下の日本研究賞授賞式に関するページ抜粋から、「国基研 日本研究賞を受賞した『中国海軍vs.海上自衛隊』(右)」を含む語句で始まり「務局長の総合司会で行われた。」で終わる部分を、一字一句違えずに書き写してください。

** ページ抜粋 **
>>>
令和3年7月13日 東京・内幸町イイノホール

「国基研 日本研究賞」は、このたび第八回目の授賞式を迎えることができました。「日本研究賞」にトシ・ヨシハラ氏、「日本研究特別賞」には李宇衍氏、メディアウォッチ(代表理事、黄意元氏)が選ばれました。しかし、新型コロナの四回目の緊急事態宣言下にあるため、授賞式並びに記念講演会は、残念ながらオンライン開催となり、やむなく関係者のみの出席となりました。日頃変わらぬご支援、ご後援をいただいている会員のみなさまに心より御礼申し上げます。

国基研 日本研究賞を受賞した『中国海軍vs.海上自衛隊』(右)
同 特別賞の対象となった『でっちあげの徴用工問題』韓国語翻訳本(左)

第八回「国基研 日本研究賞」授賞式は、第一部を東京とアメリカ東海岸のヴァージニア、第二部では東京と韓国のソウルをそれぞれオンラインで結び、黒澤聖二国基研事務局長の総合司会で行われた。

トシ・ヨシハラ氏への「日本研究賞」表彰にあたって、選考委員長でもある櫻井よしこ国基研理事長がお祝いの言葉を述べた。

「日本研究賞は今年で八回目です。我が国の事情を良きにつけ、悪しきにつけしっかり見ていただいて、日本に関係する優れた著作に賞を与えるというものであります。この賞によって少しでも海外における日本理解が進むことを私たちは切望してまいりました。

そして今日の主役はドクター・トシ・ヨシハラでいらっしゃいます。トシと呼ばせていただきたいと思いますけれども、トシさんのこれまでの研究、そして著作に私はこの賞の決まる前から大変な関心を持ち、多くの尊敬の念を抱いてまいりました。
<<<
** 記録データ **
>>>
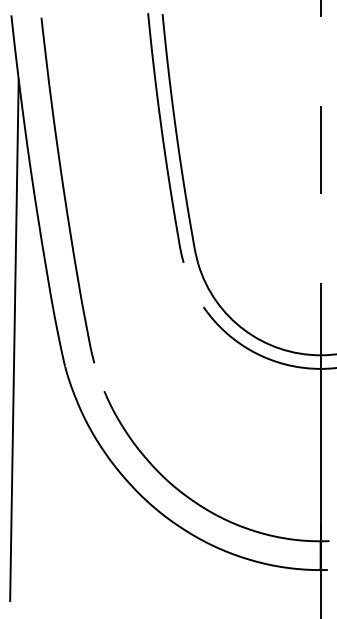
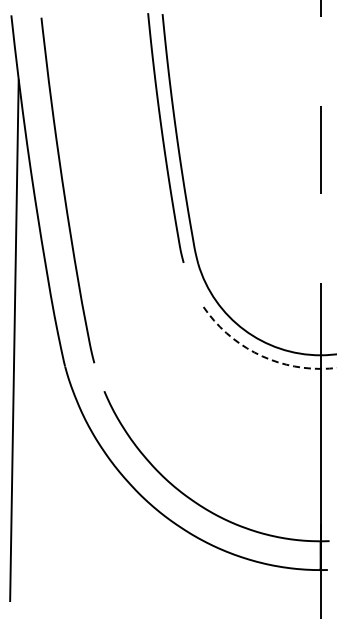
arc at (262, 356): solid -> dashed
<<<
** 解答 **
国基研 日本研究賞を受賞した『中国海軍vs.海上自衛隊』(右)
同 特別賞の対象となった『でっちあげの徴用工問題』韓国語翻訳本(左)

第八回「国基研 日本研究賞」授賞式は、第一部を東京とアメリカ東海岸のヴァージニア、第二部では東京と韓国のソウルをそれぞれオンラインで結び、黒澤聖二国基研事務局長の総合司会で行われた。